Canada’s manufacturing sector faces the biggest risk should Trump push forward on imposing broad tariffs, said Canadian Manufacturers and Exporters president and CEO Dennis Darby. He said the sector is the “most trade-exposed” within Canada.

“It’s in the U.S.’s best interest, it’s in our best interest, but most importantly for consumers across North America, that we’re able to trade goods, materials, ingredients, as we have under the trade agreements,” Darby said in an interview.

“It’s a more complex or complicated outcome than it would have been with the Democrats, but we’ve had to deal with this before and we’re going to do our best to deal with it again.”

American economists have also warned Trump’s plan could cause inflation and possibly a recession, which could have ripple effects in Canada.

It’s consumers who will ultimately feel the burden of any inflationary effect caused by broad tariffs, said Darby.

“A tariff tends to raise costs, and it ultimately raises prices, so that’s something that we have to be prepared for,” he said.

“It could tilt production mandates. A tariff makes goods more expensive, but on the same token, it also will make inputs for the U.S. more expensive.”

A report last month by TD economist Marc Ercolao said research shows a full-scale implementation of Trump’s tariff plan could lead to a near-five per cent reduction in Canadian export volumes to the U.S. by early-2027, relative to current baseline forecasts.

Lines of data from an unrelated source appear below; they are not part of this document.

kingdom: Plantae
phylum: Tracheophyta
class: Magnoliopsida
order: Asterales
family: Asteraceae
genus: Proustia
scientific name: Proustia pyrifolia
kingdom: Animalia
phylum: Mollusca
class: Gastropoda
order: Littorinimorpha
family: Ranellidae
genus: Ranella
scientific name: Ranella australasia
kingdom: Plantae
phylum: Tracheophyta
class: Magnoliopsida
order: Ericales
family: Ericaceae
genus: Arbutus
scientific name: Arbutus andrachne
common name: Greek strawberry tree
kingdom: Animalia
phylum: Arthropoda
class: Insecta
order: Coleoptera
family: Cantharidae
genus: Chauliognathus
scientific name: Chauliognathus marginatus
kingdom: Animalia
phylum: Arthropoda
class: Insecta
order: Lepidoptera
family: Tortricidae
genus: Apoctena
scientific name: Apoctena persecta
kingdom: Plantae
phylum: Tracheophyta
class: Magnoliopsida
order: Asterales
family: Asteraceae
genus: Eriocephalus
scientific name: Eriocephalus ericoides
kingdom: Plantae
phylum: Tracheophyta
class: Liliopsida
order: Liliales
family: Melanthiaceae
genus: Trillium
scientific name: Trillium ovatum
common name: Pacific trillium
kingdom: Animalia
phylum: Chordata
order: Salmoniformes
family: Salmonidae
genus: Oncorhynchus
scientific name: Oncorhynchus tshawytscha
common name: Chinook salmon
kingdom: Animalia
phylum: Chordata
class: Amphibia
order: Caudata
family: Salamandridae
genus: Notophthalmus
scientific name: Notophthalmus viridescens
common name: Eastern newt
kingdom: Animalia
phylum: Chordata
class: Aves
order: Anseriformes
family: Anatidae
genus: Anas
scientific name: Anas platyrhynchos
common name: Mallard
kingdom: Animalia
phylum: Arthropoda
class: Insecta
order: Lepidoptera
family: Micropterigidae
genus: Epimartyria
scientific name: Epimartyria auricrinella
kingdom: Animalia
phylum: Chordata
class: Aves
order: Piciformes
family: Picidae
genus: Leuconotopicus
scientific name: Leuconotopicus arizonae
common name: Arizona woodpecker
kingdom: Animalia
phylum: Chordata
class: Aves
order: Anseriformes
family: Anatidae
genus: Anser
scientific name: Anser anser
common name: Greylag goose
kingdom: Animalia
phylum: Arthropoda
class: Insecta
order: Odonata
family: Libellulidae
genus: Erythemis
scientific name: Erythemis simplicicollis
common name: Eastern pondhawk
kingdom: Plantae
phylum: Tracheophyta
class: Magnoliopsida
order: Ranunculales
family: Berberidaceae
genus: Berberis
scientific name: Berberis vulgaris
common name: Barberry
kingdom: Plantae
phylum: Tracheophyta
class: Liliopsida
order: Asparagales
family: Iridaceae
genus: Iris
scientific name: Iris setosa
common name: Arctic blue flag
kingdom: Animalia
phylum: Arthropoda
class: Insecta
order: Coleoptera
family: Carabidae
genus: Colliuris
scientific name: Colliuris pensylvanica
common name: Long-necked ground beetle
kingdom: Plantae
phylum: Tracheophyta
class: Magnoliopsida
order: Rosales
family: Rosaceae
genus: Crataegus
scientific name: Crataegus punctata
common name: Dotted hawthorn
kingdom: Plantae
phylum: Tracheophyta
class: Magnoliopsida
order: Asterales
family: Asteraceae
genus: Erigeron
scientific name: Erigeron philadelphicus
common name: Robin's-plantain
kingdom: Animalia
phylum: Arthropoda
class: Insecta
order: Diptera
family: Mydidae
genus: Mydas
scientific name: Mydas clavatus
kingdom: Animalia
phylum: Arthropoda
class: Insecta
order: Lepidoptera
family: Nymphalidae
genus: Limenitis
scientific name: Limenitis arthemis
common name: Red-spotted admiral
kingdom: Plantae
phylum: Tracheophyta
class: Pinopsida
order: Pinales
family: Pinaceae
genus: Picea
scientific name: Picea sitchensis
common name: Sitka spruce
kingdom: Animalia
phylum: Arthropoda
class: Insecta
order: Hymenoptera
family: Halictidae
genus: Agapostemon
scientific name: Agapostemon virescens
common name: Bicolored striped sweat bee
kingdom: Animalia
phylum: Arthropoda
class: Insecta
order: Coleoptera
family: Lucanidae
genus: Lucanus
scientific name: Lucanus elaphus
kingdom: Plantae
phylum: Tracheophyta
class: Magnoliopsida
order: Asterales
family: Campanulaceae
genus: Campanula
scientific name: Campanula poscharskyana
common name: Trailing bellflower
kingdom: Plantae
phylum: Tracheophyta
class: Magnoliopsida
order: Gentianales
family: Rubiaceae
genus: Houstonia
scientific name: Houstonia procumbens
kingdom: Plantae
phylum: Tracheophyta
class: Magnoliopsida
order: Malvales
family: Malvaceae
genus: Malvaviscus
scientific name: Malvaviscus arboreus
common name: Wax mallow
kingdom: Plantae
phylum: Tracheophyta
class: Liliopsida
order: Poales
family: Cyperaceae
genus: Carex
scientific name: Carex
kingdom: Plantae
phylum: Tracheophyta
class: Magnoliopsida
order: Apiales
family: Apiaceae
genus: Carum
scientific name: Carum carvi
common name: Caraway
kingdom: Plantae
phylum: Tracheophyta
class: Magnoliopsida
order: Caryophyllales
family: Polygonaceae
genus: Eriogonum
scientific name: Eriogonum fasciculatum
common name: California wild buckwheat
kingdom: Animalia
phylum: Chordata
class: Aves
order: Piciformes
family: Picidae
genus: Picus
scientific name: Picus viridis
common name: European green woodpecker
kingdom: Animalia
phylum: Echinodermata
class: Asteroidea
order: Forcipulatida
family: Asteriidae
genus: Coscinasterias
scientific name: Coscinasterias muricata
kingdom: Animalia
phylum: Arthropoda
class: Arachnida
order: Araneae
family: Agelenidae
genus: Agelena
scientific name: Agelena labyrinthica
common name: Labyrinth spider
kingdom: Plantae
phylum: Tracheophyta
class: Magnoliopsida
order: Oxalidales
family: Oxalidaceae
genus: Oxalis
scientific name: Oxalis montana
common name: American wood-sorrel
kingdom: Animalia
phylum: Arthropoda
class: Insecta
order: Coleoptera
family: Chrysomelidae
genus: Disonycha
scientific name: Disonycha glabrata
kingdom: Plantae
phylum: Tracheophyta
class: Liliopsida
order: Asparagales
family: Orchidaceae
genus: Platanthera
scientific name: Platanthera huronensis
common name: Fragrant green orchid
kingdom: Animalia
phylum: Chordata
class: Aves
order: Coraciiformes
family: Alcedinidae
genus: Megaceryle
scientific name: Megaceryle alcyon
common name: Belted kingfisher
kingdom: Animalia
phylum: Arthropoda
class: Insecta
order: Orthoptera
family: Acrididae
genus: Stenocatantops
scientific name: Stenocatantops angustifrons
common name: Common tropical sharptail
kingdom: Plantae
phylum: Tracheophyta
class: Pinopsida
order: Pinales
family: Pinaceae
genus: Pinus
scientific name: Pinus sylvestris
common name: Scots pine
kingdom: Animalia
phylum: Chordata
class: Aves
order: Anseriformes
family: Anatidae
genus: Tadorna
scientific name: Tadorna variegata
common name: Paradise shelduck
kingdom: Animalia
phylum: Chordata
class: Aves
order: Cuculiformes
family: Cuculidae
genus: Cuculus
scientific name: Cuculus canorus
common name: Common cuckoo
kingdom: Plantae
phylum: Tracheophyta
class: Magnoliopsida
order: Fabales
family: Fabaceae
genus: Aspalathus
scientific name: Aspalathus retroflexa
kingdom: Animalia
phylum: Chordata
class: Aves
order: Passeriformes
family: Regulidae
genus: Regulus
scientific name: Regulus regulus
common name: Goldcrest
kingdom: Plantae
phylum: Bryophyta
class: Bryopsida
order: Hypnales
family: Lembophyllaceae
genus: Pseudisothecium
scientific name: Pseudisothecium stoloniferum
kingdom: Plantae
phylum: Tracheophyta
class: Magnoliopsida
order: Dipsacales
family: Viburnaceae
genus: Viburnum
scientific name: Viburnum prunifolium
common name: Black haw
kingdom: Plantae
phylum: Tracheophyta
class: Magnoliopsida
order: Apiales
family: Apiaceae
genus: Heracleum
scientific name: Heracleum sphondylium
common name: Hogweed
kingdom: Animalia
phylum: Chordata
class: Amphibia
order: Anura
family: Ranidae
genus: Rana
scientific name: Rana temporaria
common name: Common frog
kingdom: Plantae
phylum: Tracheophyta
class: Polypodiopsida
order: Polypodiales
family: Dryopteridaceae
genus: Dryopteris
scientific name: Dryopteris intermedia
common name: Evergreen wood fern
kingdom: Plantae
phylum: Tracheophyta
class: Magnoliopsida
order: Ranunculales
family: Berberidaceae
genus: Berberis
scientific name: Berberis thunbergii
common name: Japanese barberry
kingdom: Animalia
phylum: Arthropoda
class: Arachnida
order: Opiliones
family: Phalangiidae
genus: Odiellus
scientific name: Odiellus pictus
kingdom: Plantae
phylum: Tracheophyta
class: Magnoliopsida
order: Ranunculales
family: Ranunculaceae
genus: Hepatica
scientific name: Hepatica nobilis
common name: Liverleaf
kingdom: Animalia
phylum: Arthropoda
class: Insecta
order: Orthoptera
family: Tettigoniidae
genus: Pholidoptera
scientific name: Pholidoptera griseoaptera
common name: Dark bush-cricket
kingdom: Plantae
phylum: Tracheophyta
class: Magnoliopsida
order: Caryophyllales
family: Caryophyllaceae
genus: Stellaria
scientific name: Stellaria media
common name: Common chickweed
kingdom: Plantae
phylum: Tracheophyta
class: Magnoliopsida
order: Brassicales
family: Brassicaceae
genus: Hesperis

Retaliation by Canada would also increase costs for domestic producers, and push import volumes lower in the process.

“Slowing import activity mitigates some of the negative net trade impact on total GDP enough to avoid a technical recession, but still produces a period of extended stagnation through 2025 and 2026,” Ercolao said.

Since the Canada-United States-Mexico Agreement came into effect in 2020, trade between Canada and the U.S. has surged by 46 per cent, according to the Toronto Region Board of Trade.

With that deal is up for review in 2026, Canadian Chamber of Commerce president and CEO Candace Laing said the Canadian government “must collaborate effectively with the Trump administration to preserve and strengthen our bilateral economic partnership.”

“With an impressive $3.6 billion in daily trade, Canada and the United States are each other’s closest international partners. The secure and efficient flow of goods and people across our border … remains essential for the economies of both countries,” she said in a statement.

“By resisting tariffs and trade barriers that will only raise prices and hurt consumers in both countries, Canada and the United States can strengthen resilient cross-border supply chains that enhance our shared economic security.”